Collected data>
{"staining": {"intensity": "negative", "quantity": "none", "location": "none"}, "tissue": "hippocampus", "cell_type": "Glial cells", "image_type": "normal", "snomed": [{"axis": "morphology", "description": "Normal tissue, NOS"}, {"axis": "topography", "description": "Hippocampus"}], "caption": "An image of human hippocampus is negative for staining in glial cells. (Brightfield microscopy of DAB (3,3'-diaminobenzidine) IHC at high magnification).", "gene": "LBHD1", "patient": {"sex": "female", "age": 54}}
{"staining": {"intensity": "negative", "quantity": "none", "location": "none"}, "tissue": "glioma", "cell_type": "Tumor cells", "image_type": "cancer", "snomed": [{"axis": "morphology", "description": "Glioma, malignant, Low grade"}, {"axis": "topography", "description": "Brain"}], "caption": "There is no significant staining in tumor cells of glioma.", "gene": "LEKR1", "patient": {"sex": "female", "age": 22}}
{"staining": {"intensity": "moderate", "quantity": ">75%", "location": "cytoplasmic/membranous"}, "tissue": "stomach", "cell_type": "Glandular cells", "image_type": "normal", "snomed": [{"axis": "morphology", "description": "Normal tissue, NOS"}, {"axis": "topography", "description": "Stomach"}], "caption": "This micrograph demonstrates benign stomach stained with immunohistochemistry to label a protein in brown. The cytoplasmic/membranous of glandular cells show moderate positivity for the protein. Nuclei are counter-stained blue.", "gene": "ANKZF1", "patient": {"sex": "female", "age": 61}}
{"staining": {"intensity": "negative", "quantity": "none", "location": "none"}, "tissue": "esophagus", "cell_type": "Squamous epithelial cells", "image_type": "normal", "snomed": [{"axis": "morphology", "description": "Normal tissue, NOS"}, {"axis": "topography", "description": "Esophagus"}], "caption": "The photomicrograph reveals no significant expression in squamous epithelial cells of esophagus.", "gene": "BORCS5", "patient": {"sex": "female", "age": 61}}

Work instruction>
Write the listing out again, word for word.

Solution>
{"staining": {"intensity": "negative", "quantity": "none", "location": "none"}, "tissue": "hippocampus", "cell_type": "Glial cells", "image_type": "normal", "snomed": [{"axis": "morphology", "description": "Normal tissue, NOS"}, {"axis": "topography", "description": "Hippocampus"}], "caption": "An image of human hippocampus is negative for staining in glial cells. (Brightfield microscopy of DAB (3,3'-diaminobenzidine) IHC at high magnification).", "gene": "LBHD1", "patient": {"sex": "female", "age": 54}}
{"staining": {"intensity": "negative", "quantity": "none", "location": "none"}, "tissue": "glioma", "cell_type": "Tumor cells", "image_type": "cancer", "snomed": [{"axis": "morphology", "description": "Glioma, malignant, Low grade"}, {"axis": "topography", "description": "Brain"}], "caption": "There is no significant staining in tumor cells of glioma.", "gene": "LEKR1", "patient": {"sex": "female", "age": 22}}
{"staining": {"intensity": "moderate", "quantity": ">75%", "location": "cytoplasmic/membranous"}, "tissue": "stomach", "cell_type": "Glandular cells", "image_type": "normal", "snomed": [{"axis": "morphology", "description": "Normal tissue, NOS"}, {"axis": "topography", "description": "Stomach"}], "caption": "This micrograph demonstrates benign stomach stained with immunohistochemistry to label a protein in brown. The cytoplasmic/membranous of glandular cells show moderate positivity for the protein. Nuclei are counter-stained blue.", "gene": "ANKZF1", "patient": {"sex": "female", "age": 61}}
{"staining": {"intensity": "negative", "quantity": "none", "location": "none"}, "tissue": "esophagus", "cell_type": "Squamous epithelial cells", "image_type": "normal", "snomed": [{"axis": "morphology", "description": "Normal tissue, NOS"}, {"axis": "topography", "description": "Esophagus"}], "caption": "The photomicrograph reveals no significant expression in squamous epithelial cells of esophagus.", "gene": "BORCS5", "patient": {"sex": "female", "age": 61}}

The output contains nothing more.